Руководитель, индолог Леонид Федорович Глинский (дань страстной любви Даниила к Индии), был автором интересной теории чередования красных и синих эпох в истории России. Цвета – красный и синий – условны, но условность эта понятна: синий как первенствование духовного, мистического начала, красный – преобладание материального.
Может быть, самая большая потеря, связанная с гибелью романа, – Москва, жившая в нем. Это не были "описания" Москвы того времени, а именно сам живой, многоплановый, трагический город!
На первом исполнении Пятой симфонии Шостаковича в Большом зале Консерватории встретились герои романа. Мы и правда были на этом концерте. В романе как бы "описывалась" Симфония, часть за частью раскрывалось ее содержание, данное гениальным композитором через музыку. Какое счастье, что мы не были знакомы с Дмитрием Дмитриевичем! Не удалось бы ему отказаться от такой "расшифровки", потому что она была правильной и написана Пятая симфония о том, как человеческую душу давит разнуздавшаяся стихия Зла и остается душе только молитва, которой Симфония и заканчивается.
Ряд героев был развитием какой-либо стороны личности автора: индолог Глинский; поэт Олег Горбов; археолог Саша Горбов, совершенно по-андреевски влюбленный в природу. Он в начале романа возвращается из Трубчевска в Москву.
Роман, конечно, шел от традиции Достоевского, страстно любимого Даниилом Андреевым. Это не было подражанием Достоевскому, но проблемы романа были сродни проблемам романов великого писателя и по своей русскости и по причастности этих проблем к общечеловеческим – о Добре и Зле и их проявлении в мире.
Даниил всегда приходил в гости с тетрадкой стихов или с новой главой романа. Однажды он сказал мне: "Лучшее, что во мне есть, это мое творчество. Вот я и иду к друзьям со своим лучшим".
Он был очень застенчив и совершенно неспособен "блистать в обществе". Поэтому свою незаурядность мог проявить не непосредственно, а как бы отделив от себя, как это делает художник.
Война застала его за работой над "Странниками ночи". Он зарыл рукопись в землю и вернулся к стихам. Написал цикл стихотворений "Янтари", посвященный реальной женщине – ее образ косвенно отражен в романе. Работал над поэмой "Германцы", но не закончил ее – в конце 1942 года его мобилизовали.
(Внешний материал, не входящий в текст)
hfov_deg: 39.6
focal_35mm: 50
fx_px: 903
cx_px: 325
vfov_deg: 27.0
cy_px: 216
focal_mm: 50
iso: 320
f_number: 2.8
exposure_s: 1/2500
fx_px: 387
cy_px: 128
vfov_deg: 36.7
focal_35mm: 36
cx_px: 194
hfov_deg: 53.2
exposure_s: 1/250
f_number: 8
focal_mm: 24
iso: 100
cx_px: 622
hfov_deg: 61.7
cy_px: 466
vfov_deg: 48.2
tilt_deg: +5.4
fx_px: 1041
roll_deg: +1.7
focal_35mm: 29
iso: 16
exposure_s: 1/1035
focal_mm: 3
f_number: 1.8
Филипп Александрович Добров скончался за два месяца до начала войны. Елизавета Михайловна – осенью 1942 года; Екатерина Михайловна – в середине войны. Даниил, вернувшись, ее уже не застал.
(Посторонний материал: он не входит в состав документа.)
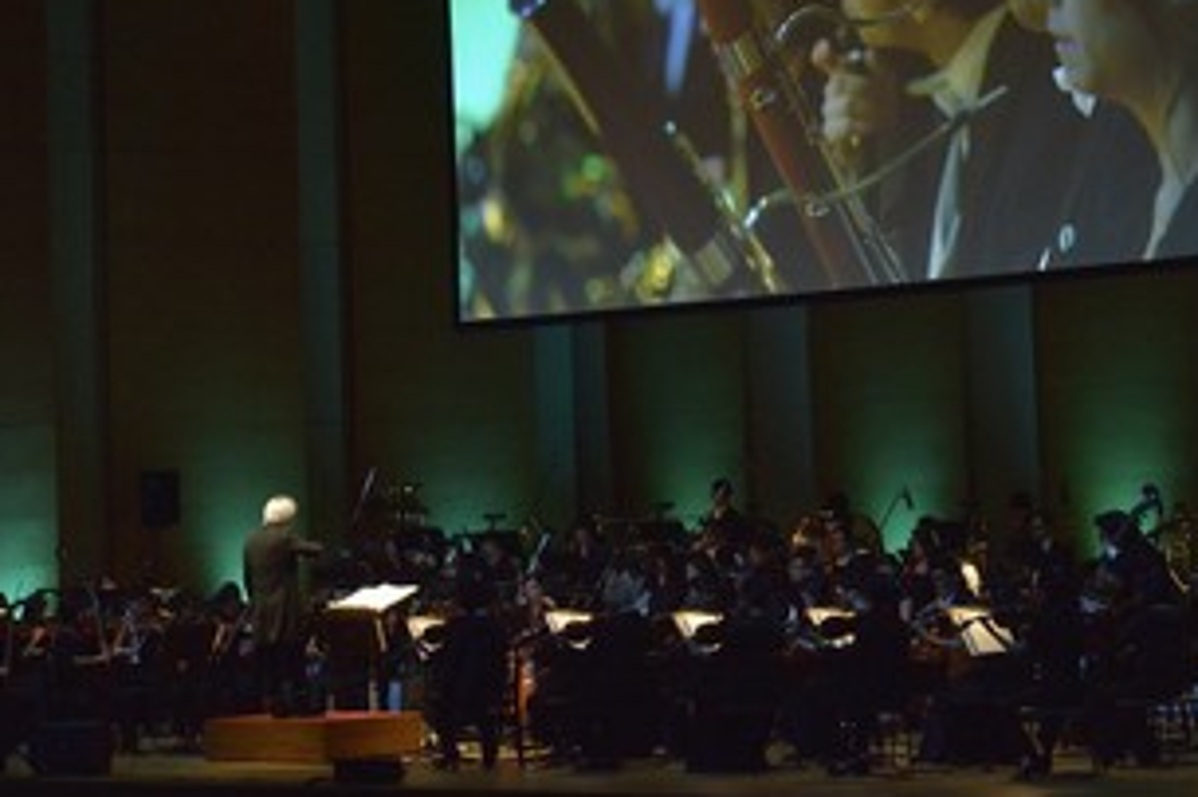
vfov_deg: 13.1
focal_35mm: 104
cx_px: 550
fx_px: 3459
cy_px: 194
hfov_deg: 19.6
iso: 4000
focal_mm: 62
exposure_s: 1/200
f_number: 5.6
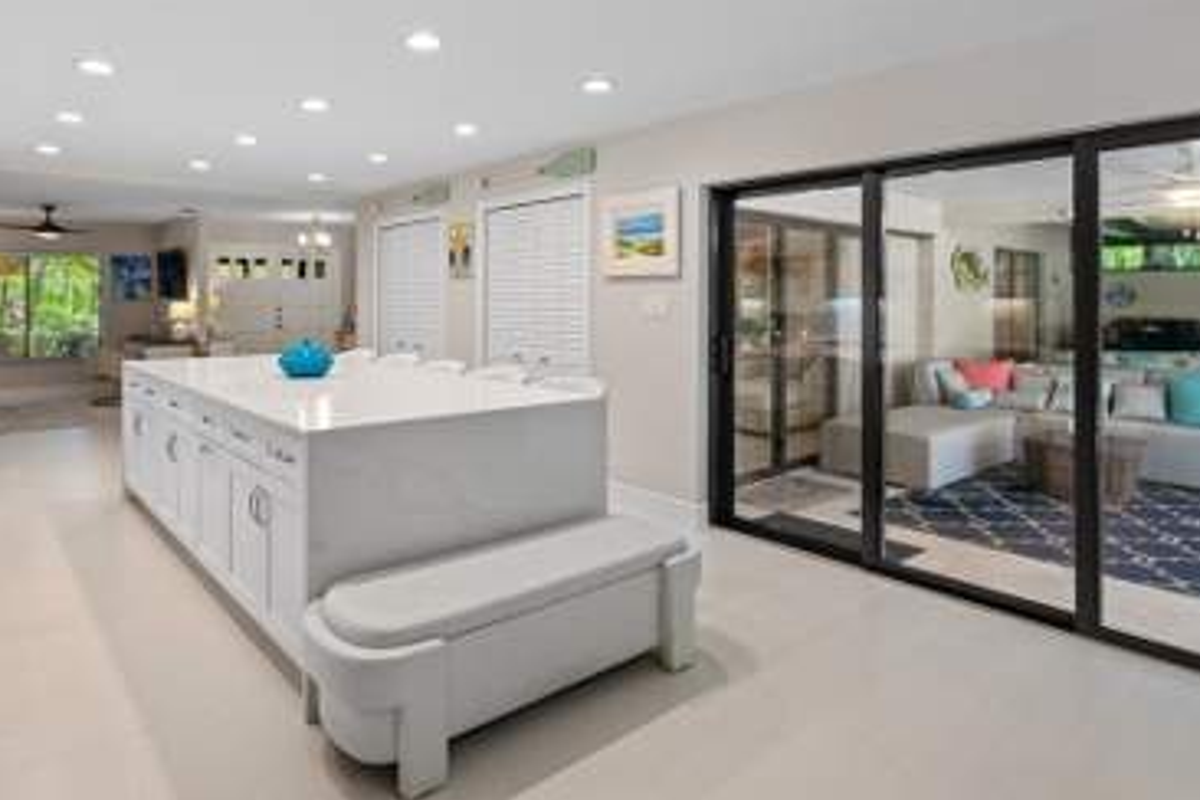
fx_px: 700
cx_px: 518
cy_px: 305
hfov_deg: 80.8
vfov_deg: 58.8
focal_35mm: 21
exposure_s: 1/40
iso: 400
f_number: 8
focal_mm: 16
По состоянию здоровья он был нестроевым рядовым. Сначала состоял при штабе формирующихся в Кубинке под Москвой воинских частей; позже, зимой 1943-го, в составе 196-й стрелковой дивизии шел ледовой трассой Ладоги в осажденный, страшный Ленинград. Но об этом написана его поэма "Ленинградский Апокалипсис", одна из глав "Русских богов", и незачем мне ее пересказывать.
После Ленинграда были Шлиссельбург и Синявино – названия, которые незабываемы для людей, переживших войну, так же как Ельня, Ярцево и много других...
* * *
Служа в похоронной команде, Даниил Леонидович хоронил убитых в братских могилах, читал над ними православные заупокойные молитвы.